Vermont does the right thing
By Bernie Quigley
For The Hill on 4/27/10
Rugged individualism was the original guiding ethic of northern New England. Possibly it still is. I know master builders up here who have never yet seen the need to hook up the electricity to their own houses and loggers who do well for their families pulling trees out of the forest with Percherons. But this I wasn’t expecting.
Lisa Rathke of the Associated Press writes that Vermont will not seek millions in a federal grant program aimed at improving failing schools, joining a handful of states in dropping our of the “Race to the Top” program despite strapped education budgets.
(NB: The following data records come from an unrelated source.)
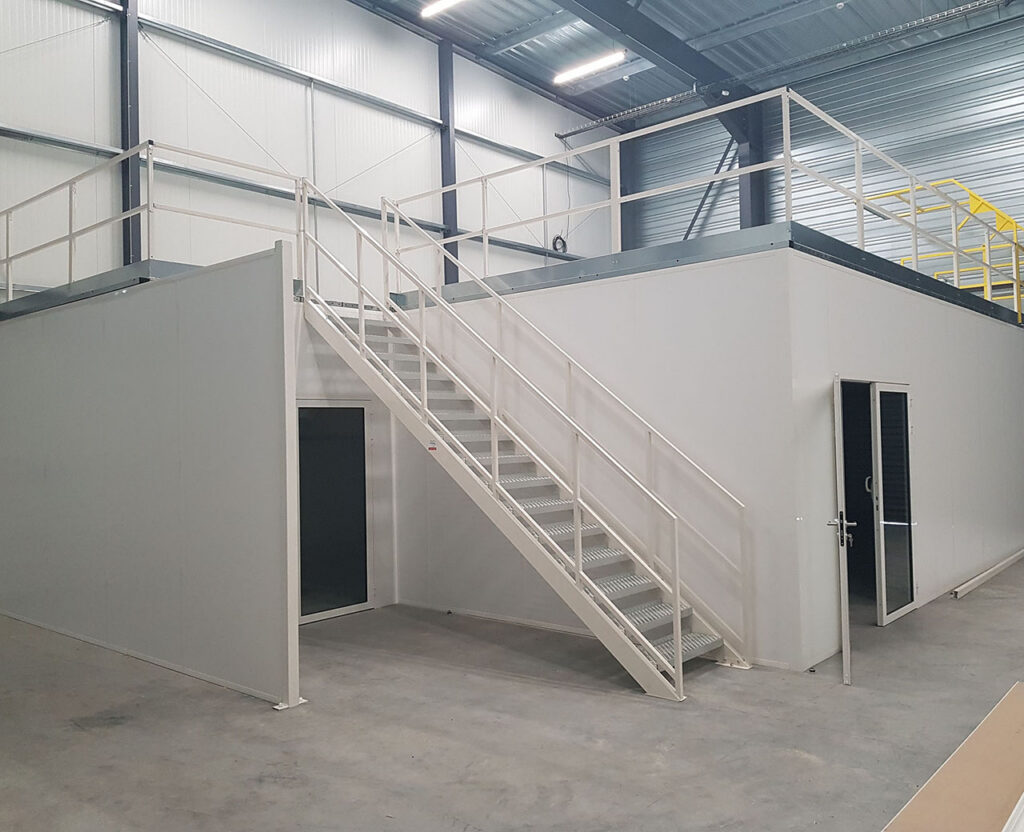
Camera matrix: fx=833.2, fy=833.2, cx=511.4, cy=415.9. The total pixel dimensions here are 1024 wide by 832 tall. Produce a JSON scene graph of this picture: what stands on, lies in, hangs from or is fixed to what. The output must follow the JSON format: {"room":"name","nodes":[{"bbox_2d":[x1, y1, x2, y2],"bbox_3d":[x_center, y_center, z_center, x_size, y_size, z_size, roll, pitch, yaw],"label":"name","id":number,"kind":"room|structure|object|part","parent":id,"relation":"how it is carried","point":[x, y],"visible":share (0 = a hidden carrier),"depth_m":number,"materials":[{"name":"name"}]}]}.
{"room":"warehouse","nodes":[
{"label":"warehouse","id":0,"kind":"room"},
{"bbox_2d":[0,246,299,708],"bbox_3d":[-3.382,0.431,6.708,5.030,2.740,0.134,-2,-1,41],"label":"partition wall","id":1,"kind":"structure","parent":0,"point":[213,410],"depth_m":5.87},
{"bbox_2d":[0,259,195,320],"bbox_3d":[-3.403,-1.125,9.006,4.429,0.240,2.999,-2,-1,41],"label":"platform","id":2,"kind":"object","parent":1,"relation":"attached to","point":[32,309],"visible":0.31,"depth_m":7.28,"materials":[{"name":"grey"}]},
{"bbox_2d":[0,139,302,305],"bbox_3d":[-3.908,-1.805,7.922,3.745,1.302,1.959,-2,-1,41],"label":"guard railing","id":3,"kind":"object","parent":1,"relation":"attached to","point":[7,243],"visible":0.81,"depth_m":7.70,"materials":[{"name":"white metal"}]},
{"bbox_2d":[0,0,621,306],"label":"left wall","id":4,"kind":"structure","parent":0,"point":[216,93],"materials":[{"name":"white paint"}]},
{"bbox_2d":[118,0,140,261],"bbox_3d":[-4.745,-3.110,10.320,0.297,6.039,0.314,-2,-1,41],"label":"steel column","id":5,"kind":"structure","parent":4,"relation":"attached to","point":[125,148],"depth_m":10.27,"materials":[{"name":"metal"}]},
{"bbox_2d":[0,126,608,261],"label":"steel beam","id":6,"kind":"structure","parent":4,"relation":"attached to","point":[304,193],"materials":[{"name":"grey metal"}]},
{"bbox_2d":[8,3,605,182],"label":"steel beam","id":7,"kind":"object","parent":4,"relation":"attached to","point":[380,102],"visible":0.92,"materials":[{"name":"grey metal"}]},
{"bbox_2d":[551,232,567,253],"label":"cable coil","id":8,"kind":"object","parent":4,"relation":"attached to","point":[557,238],"visible":0.63,"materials":[{"name":"black plastic"}]},
{"bbox_2d":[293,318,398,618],"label":"wall","id":9,"kind":"structure","parent":0,"point":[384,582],"depth_m":7.61,"materials":[{"name":"white paint"}]},
{"bbox_2d":[295,402,371,622],"bbox_3d":[-1.648,0.819,7.463,0.084,1.949,0.977,-2,-1,41],"label":"door","id":10,"kind":"structure","parent":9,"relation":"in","point":[357,410],"depth_m":7.51,"materials":[{"name":"black glass"}]},
{"bbox_2d":[0,544,1023,831],"bbox_3d":[0.866,1.738,5.653,10.879,0.138,12.959,-2,-1,41],"label":"concrete floor","id":11,"kind":"structure","parent":0,"point":[610,707],"depth_m":4.42,"materials":[{"name":"grey concrete"}]},
{"bbox_2d":[438,42,459,289],"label":"steel column","id":12,"kind":"structure","parent":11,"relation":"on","point":[455,254],"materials":[{"name":"metal"}]},
{"bbox_2d":[295,191,734,698],"bbox_3d":[-0.124,-0.174,6.484,3.766,3.885,1.171,-2,-1,41],"label":"metal staircase","id":13,"kind":"structure","parent":11,"relation":"on","point":[577,531],"depth_m":6.31,"materials":[{"name":"white metal"}]},
{"bbox_2d":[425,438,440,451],"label":"sticker","id":14,"kind":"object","parent":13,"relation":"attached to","point":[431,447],"visible":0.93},
{"bbox_2d":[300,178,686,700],"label":"stair railing","id":15,"kind":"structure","parent":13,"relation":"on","point":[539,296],"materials":[{"name":"white metal"}]},
{"bbox_2d":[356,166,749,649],"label":"stair railing","id":16,"kind":"object","parent":13,"relation":"attached to","point":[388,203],"visible":0.92,"depth_m":5.97,"materials":[{"name":"metal"}]},
{"bbox_2d":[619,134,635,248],"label":"steel column","id":17,"kind":"structure","parent":11,"relation":"on","point":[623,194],"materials":[{"name":"metal"}]},
{"bbox_2d":[736,102,766,228],"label":"steel column","id":18,"kind":"structure","parent":11,"relation":"on","point":[743,194],"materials":[{"name":"metal"}]},
{"bbox_2d":[882,684,1023,831],"bbox_3d":[1.850,1.353,2.873,0.733,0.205,2.174,-2,-1,41],"label":"cardboard sheet","id":19,"kind":"object","parent":11,"relation":"on","point":[918,800],"visible":0.99,"depth_m":2.88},
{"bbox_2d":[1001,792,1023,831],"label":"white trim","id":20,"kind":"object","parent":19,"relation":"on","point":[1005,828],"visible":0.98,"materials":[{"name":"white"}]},
{"bbox_2d":[952,548,1023,598],"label":"metal profile","id":21,"kind":"object","parent":11,"relation":"on","point":[976,579],"visible":0.97,"depth_m":8.45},
{"bbox_2d":[332,0,1022,125],"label":"ceiling","id":22,"kind":"structure","parent":0,"point":[526,78],"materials":[{"name":"grey metal"}]},
{"bbox_2d":[420,0,466,18],"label":"ceiling light","id":23,"kind":"object","parent":22,"relation":"hanging from","point":[451,1],"visible":0.98,"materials":[{"name":"white plastic"}]},
{"bbox_2d":[553,48,626,83],"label":"ceiling light","id":24,"kind":"object","parent":22,"relation":"hanging from","point":[595,64],"visible":0.96,"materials":[{"name":"white plastic"}]},
{"bbox_2d":[549,0,751,133],"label":"steel beam","id":25,"kind":"structure","parent":22,"relation":"attached to","point":[697,60],"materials":[{"name":"metal"}]},
{"bbox_2d":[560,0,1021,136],"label":"cable tray","id":26,"kind":"object","parent":22,"relation":"hanging from","point":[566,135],"visible":0.98,"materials":[{"name":"metal"}]},
{"bbox_2d":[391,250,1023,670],"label":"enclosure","id":27,"kind":"structure","parent":0,"point":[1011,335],"depth_m":6.56,"materials":[{"name":"white paint"}]},
{"bbox_2d":[398,220,1023,324],"bbox_3d":[2.190,-1.185,9.430,5.871,0.205,5.831,-2,-1,41],"label":"platform","id":28,"kind":"object","parent":27,"relation":"on","point":[856,249],"visible":0.44,"depth_m":6.79,"materials":[{"name":"grey metal"}]},
{"bbox_2d":[392,87,1023,320],"bbox_3d":[2.562,-2.039,8.694,5.147,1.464,3.693,-2,-1,41],"label":"guard railing","id":29,"kind":"object","parent":28,"relation":"on","point":[785,93],"visible":0.81,"depth_m":8.16,"materials":[{"name":"white metal"}]},
{"bbox_2d":[866,180,1023,314],"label":"yellow railing","id":30,"kind":"object","parent":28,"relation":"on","point":[974,201],"visible":0.45,"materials":[{"name":"yellow metal"}]},
{"bbox_2d":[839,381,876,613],"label":"doorway","id":31,"kind":"object","parent":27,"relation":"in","point":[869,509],"visible":0.3,"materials":[{"name":"black glass"}]},
{"bbox_2d":[617,7,1023,291],"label":"back wall","id":32,"kind":"structure","parent":0,"point":[685,203],"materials":[{"name":"grey metal"}]},
{"bbox_2d":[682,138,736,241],"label":"diagonal brace","id":33,"kind":"object","parent":32,"relation":"attached to","point":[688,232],"visible":0.55,"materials":[{"name":"metal"}]},
{"bbox_2d":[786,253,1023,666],"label":"wall","id":34,"kind":"structure","parent":0,"point":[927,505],"depth_m":7.28,"materials":[{"name":"white paint"}]},
{"bbox_2d":[828,375,854,684],"bbox_3d":[2.200,0.702,5.611,0.156,1.948,0.947,-1,-1,20],"label":"open door","id":35,"kind":"structure","parent":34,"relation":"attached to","point":[845,639],"depth_m":5.16,"materials":[{"name":"white metal"}]},
{"bbox_3d":[2.081,0.711,5.304,0.160,0.216,0.135,-1,-1,20],"label":"door handle","id":36,"kind":"part","parent":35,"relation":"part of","materials":[{"name":"silver metal"}]},
{"bbox_2d":[869,383,916,625],"bbox_3d":[3.204,0.703,6.969,0.089,1.945,0.855,-2,-1,41],"label":"glass door","id":37,"kind":"structure","parent":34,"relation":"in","point":[883,436],"depth_m":6.92,"materials":[{"name":"glass"}]},
{"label":"door handle","id":38,"kind":"part","parent":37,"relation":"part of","materials":[{"name":"silver metal"}]}
]}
The Obama administration requires states to link teacher pay to student performance and invest in charter schools, which would require policy and legislative changes in Vermont.
And Vermont said no to $40 million federal dollars.
“When we look at it realistically, with limited resources, we have to make sure we put our energies and our efforts in places that we know we can be successful in and that fit what the direction of Vermont education is moving in,” said Armando Vilaseca, Vermont Commissioner of Education.
Vermont’s Governor Jim Douglas was the first to run to Washington, D.C. for federal bailout cash although we seem to need it least here in New Hampshire and Vermont than anyplace else. It is a conditioned reflex, felt first in those who do public budgets: Fed funds are free. It takes time to develop the temperament – possibly a new generation – to just say no. The new thinking that says states can and should think for themselves came from a New England tradition and started up here in Vermont and New Hampshire. But oddly enough, took root elsewhere.
Maybe Vermont is finding its old self again under the federal veneer. It is a better self. Scott and Helen Nearing, among the most rugged of rugged individualists, left Vermont in the Sixties when city folk started coming in by the bundles. Scott didn’t like them. One neighbor even forgot to feed his horse. Vermont was becoming a detached borough of New York City. So they moved way off into the forest. It is conceivable now that if they were still alive, they might even begin to think of coming back.